Oh Yea, it's on TV now as were talking. It's going to get crazy. get ready to defend your self.


MOLON LABE


----------



## dwight55 (Nov 9, 2012)

I happened upon a website yesterday, . . . (don't recollect where, . . . ), . . . all the "comments" were from those all too willing to put the blame squarely on the "right wing conservative elements of society".

I had to leave, . . . didn't look back.

May God bless,
Dwight


----------



## SARGE7402 (Nov 18, 2012)

dwight55 said:


> I happened upon a website yesterday, . . . (don't recollect where, . . . ), . . . all the "comments" were from those all too willing to put the blame squarely on the "right wing conservative elements of society".
> 
> I had to leave, . . . didn't look back.
> 
> ...


One problem is his quotes that are being posted from his fb page sound like a lot of us


----------



## rice paddy daddy (Jul 17, 2012)

SARGE7402 said:


> too bad he didn't wait til they had passed him so he could have confronted them from behind. The sketch in one of the papers showed that the twit got behind him while he confronted Jared.

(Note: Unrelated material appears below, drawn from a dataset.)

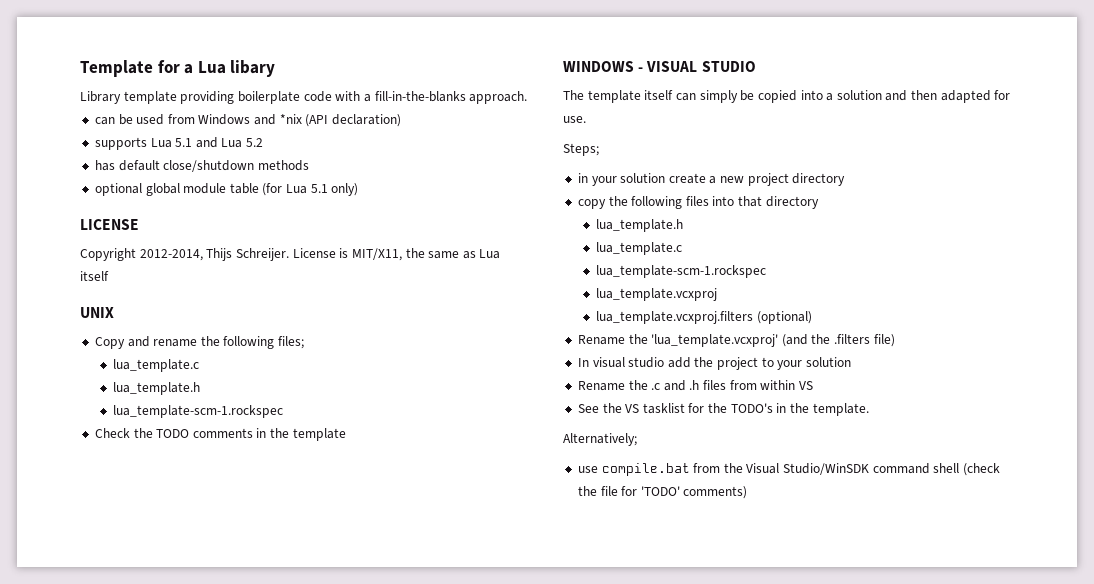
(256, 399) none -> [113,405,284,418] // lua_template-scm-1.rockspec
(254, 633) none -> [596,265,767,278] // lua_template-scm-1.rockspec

The report I heard (maybe on Hannity's radio show) was that the female was a short distance behind the male and pushing a shopping cart like an average shopper. I guess the armed citizen did not realize the two were a team.


----------



## Notsoyoung (Dec 2, 2013)

I heard that the CCW carrier didn't realize that the woman was with the guy when he confronted him. Notice that most news agencies don't even mention that an armed citizen confronted the two and that in fact he may have been the one that first wounded the guy. Has anyone EVER heard on one of the Network news agencies that a crime was prevented or ended by a legally armed citizen? 

I have no doubt in my mind that we are going to see another major push for more gun control, perhaps even by Executive Order.


----------



## Kauboy (May 12, 2014)

SARGE7402 said:


> One problem is his quotes that are being posted from his fb page sound like a lot of us


I made a handy diagram to set folks straight...


----------



## Piratesailor (Nov 9, 2012)

Harry corrupt Reid already jumped on the band wagon.


----------